プロレスにも共通する狂気性への風刺が滲むカルト怪作『デス・レース2000年』
- 『デス・レース2000年 HDニューマスター/轢殺エディション [DVD]』
- デビッド・キャラダイン,シモーネ・グリフェス,シルヴェスター・スタローン,メアリー・ウォロノフ,ポール・バーテル
- キングレコード
- >> Amazon.co.jp
- >> HMV&BOOKS
今回のお題は、低予算映画界の偉人ロジャー・コーマン作品の中でも奇跡の傑作との呼び声もある『デス・レース2000年』(1977)。

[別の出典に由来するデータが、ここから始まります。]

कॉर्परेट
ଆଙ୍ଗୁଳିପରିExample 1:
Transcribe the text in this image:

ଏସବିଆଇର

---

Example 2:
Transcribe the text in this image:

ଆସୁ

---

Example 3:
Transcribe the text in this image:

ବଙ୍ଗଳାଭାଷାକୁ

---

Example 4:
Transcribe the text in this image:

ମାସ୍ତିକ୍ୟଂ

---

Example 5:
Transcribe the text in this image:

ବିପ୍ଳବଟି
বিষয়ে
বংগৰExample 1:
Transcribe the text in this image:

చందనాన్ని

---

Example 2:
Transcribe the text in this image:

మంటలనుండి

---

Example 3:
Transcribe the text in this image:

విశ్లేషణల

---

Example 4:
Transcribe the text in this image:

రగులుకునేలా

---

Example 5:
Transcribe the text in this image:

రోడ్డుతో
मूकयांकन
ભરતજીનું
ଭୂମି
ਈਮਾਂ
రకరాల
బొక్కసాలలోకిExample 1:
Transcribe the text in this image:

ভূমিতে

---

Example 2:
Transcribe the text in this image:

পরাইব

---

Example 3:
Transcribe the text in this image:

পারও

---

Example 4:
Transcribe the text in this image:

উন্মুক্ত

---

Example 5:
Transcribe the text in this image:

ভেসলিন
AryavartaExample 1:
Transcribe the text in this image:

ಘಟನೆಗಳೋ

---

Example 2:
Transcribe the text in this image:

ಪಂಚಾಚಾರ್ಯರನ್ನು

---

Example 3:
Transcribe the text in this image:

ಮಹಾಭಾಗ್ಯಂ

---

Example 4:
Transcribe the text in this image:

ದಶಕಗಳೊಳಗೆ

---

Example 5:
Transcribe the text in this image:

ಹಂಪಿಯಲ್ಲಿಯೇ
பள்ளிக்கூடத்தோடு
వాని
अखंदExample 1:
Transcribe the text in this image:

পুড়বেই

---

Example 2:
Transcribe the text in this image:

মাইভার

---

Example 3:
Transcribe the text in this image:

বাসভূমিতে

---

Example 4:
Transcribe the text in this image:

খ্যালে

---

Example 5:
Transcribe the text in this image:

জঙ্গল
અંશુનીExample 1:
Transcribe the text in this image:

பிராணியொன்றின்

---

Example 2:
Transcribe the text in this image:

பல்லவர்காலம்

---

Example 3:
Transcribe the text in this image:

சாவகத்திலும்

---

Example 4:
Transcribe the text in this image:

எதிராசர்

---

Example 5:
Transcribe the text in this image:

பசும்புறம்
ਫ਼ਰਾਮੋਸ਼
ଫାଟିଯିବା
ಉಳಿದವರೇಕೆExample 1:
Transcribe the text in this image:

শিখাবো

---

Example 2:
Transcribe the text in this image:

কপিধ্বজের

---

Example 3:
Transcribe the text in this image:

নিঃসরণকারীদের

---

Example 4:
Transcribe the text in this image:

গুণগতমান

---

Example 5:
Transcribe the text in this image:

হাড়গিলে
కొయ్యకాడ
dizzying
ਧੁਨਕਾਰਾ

退廃的な思想が蔓延る西暦2000年。NYを皮切りに、通行人から競合相手まで構わず轢き殺しながらカリフォルニアのゴールを目指す、大統領主催の大人気スポーツ「デス・レース」が今年も開幕! 筋書き的には、反政府組織が主人公のナビ役に美女スパイを送り込み、レース撲滅&大統領暗殺を狙う......という近未来SF映画ですが、プロレスと相通じる要素がチラホラあります。
まず出場者やマシンのステレオタイプな色分けはいかにも。
カルト俳優デビッド・キャラダイン演じる主人公は、過去のレースで致命傷を負いながらもつぎはぎ移植手術で何度も蘇る「フランケンシュタイン」(車はアリゲーター風)。WWEでいうなら、ほぼ全身の故障を耐え、ゴーイングマイウェイを貫いたオースチン的人気者。

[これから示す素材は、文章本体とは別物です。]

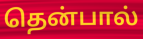
தென்பால்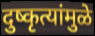
दुष्कृत्यांमुळे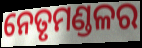
ନେତୃମଣ୍ଡଳରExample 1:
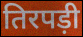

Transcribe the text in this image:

तिरपड़ी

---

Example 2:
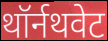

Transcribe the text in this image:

थॉर्नथवेट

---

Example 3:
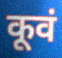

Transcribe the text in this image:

कूवं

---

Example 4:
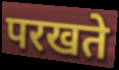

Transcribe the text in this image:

परखते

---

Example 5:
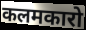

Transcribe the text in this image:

कलमकारोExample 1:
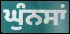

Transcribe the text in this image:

ਘੁੰਨਸਾਂ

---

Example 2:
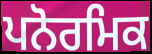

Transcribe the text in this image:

ਪਨੋਰਮਿਕ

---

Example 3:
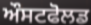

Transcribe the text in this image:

ਔਸਟਫੋਲਡ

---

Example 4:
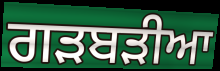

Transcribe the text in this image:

ਗੜਬੜੀਆ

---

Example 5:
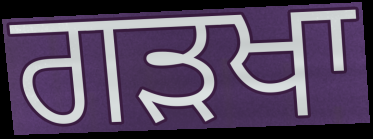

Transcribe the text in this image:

ਗੜਖਾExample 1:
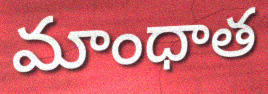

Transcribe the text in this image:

మాంధాత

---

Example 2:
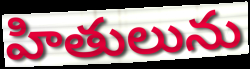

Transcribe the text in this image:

హితులును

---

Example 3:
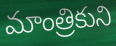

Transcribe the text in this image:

మాంత్రికుని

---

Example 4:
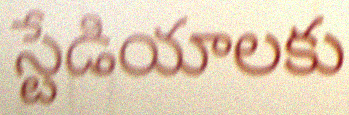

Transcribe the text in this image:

స్టేడియాలకు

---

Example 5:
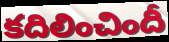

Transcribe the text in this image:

కదిలించిందీ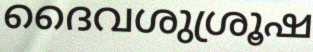
ദൈവശുശ്രൂഷ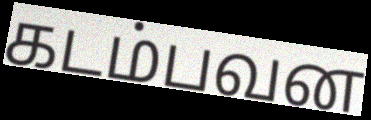
கடம்பவனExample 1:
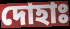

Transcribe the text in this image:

দোহাঃ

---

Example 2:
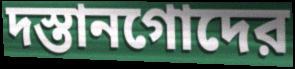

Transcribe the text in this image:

দস্তানগোদের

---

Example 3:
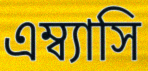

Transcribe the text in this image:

এম্ব্যাসি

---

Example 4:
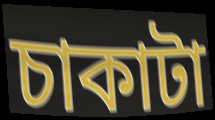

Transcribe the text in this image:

চাকাটা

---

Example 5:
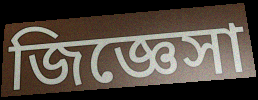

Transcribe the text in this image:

জিজ্ঞেসাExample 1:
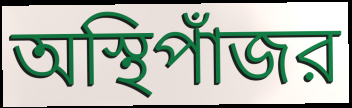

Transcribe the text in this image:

অস্থিপাঁজর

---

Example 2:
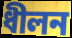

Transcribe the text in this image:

ধীলন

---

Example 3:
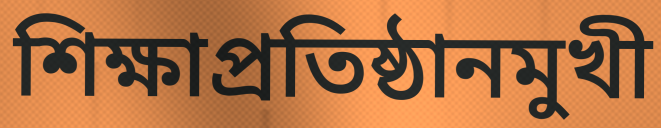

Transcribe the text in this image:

শিক্ষাপ্রতিষ্ঠানমুখী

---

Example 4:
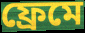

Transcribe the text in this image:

ফ্রেমে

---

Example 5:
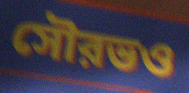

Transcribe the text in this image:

সৌরভও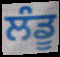
ਲੰਡੂ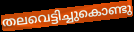
തലവെട്ടിച്ചുകൊണ്ടുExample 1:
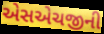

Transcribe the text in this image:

એસએચજીની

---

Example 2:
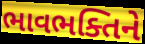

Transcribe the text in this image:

ભાવભક્તિને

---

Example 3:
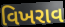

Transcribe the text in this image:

વિખરાવ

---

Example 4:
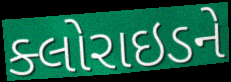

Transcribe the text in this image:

ક્લોરાઇડને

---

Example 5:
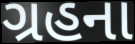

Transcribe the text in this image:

ગ્રહના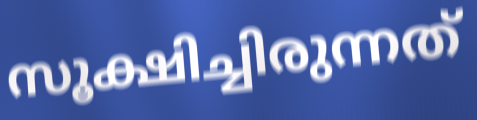
സൂക്ഷിച്ചിരുന്നത്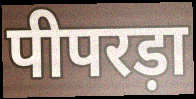
पीपरड़ा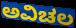
ಅವಿಚಲ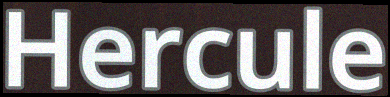
Hercule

最大のライバルにしてレースの嫌われ者となるのが、巨大ナイフ&機関銃付マシンを操るイタリア野郎「マシンガン・ジョー」。『ロッキー』でブレイク前のスタローン先生が演じたことも本作の語り草です。
他のチームも、ウェスタン美女はバイソン号、ナチス美女は巡航ミサイルの始祖とされる実在飛行爆弾を模した爆弾号ときて、牙付ライオン号の暴君ネロは登場時点でジョバー臭が!

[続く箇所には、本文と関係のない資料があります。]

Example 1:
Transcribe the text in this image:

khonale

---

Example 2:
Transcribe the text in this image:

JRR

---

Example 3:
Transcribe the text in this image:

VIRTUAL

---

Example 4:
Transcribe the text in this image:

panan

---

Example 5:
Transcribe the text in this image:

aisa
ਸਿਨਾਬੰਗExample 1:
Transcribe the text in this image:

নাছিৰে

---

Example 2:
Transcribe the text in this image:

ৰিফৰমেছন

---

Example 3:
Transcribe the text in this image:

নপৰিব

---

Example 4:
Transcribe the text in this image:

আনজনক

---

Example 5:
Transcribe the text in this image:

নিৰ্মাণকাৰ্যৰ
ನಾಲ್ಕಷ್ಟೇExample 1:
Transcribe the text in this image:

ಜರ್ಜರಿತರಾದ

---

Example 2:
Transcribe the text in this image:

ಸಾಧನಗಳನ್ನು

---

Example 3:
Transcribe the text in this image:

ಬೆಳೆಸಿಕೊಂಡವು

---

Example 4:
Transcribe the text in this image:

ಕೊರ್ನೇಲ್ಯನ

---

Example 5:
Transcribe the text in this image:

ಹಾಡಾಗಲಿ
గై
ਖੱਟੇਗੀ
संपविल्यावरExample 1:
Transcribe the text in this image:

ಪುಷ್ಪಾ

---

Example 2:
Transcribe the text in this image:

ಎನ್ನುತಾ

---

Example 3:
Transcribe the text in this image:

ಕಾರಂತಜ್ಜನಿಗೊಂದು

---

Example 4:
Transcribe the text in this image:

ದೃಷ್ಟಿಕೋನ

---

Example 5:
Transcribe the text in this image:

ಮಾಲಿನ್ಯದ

また、殺人対象の年齢や性別によって得点が変わるという設定や、各シーンで不謹慎な笑いを誘う演出が採られているのも特徴。そう、実は風刺コメディなのです。
首位のフランケンなら、病院前に高得点の老人たちが放置されるボーナスチャンス(安楽死デー!)で敢えて(老人が轢かれるのを期待する)医師や看護師を次々轢き飛ばし、得点よりファンを驚かせ楽しませることが大事、という感じ。
最下位で焦る暴君ネロの場合だと、高得点の赤ん坊を狙ったら反政府組織の罠で見事に爆死するジョバーっぷりが際立ちます。
さらにレースを伝えるTV関係者の"マジキチ"ぶりも魅力。
「やった!完璧な即死!」などとハイテンションに口角泡を飛ばし瞳孔開きっぱなしの眼光をギラつかせる実況アナ「ジュニア」は秀逸ですが、司会者のおばちゃんもなかなかの偏りっぷり。
プロレスでは、実況アナが善玉寄り、解説者が悪党寄りに立ってコメントするのが筋ですが(逆の場合も)、本作に出て来るTV関係者は全員"暴力最高!"の立ち位置なので、観る側の"ベビーフェイス"としての倫理観が問われる形になっています。
話の展開的にはナビ役のスパイを愛してしまったフランケンが「暗殺計画なんて興味ない」と言いつつ、男は黙って大統領抹殺......な展開へ。
WWEの入場ステージ周辺乱闘時における「見た目は派手だけど落下地点は超セーフティ」な感じのフィニッシュシーンは、かなりの腹筋アブソート率です。
ただ、エピローグでジュニアがフランケンに吐き捨てる「暴力で人気者になったくせに」という台詞は、本作のテーマである「残虐性を好む人間の本質」を示しているのですが、危険な技やシーンをみせるほど歓喜され人気者となるプロレスにも共通する"ある種"の狂気性を思い出させ、なんだかハッとさせられたのでした。
(文/シングウヤスアキ)
※ちなみにジェイソン・ステイサム主演のリメイク版はカーアクションは確かに凄いけどオリジナル版のテーマをスポイルした凡作でしたが、主演を代えた2作目と3作目はトレホ兄貴を脇に構えたせいか、本来の珍作感を取り戻しています。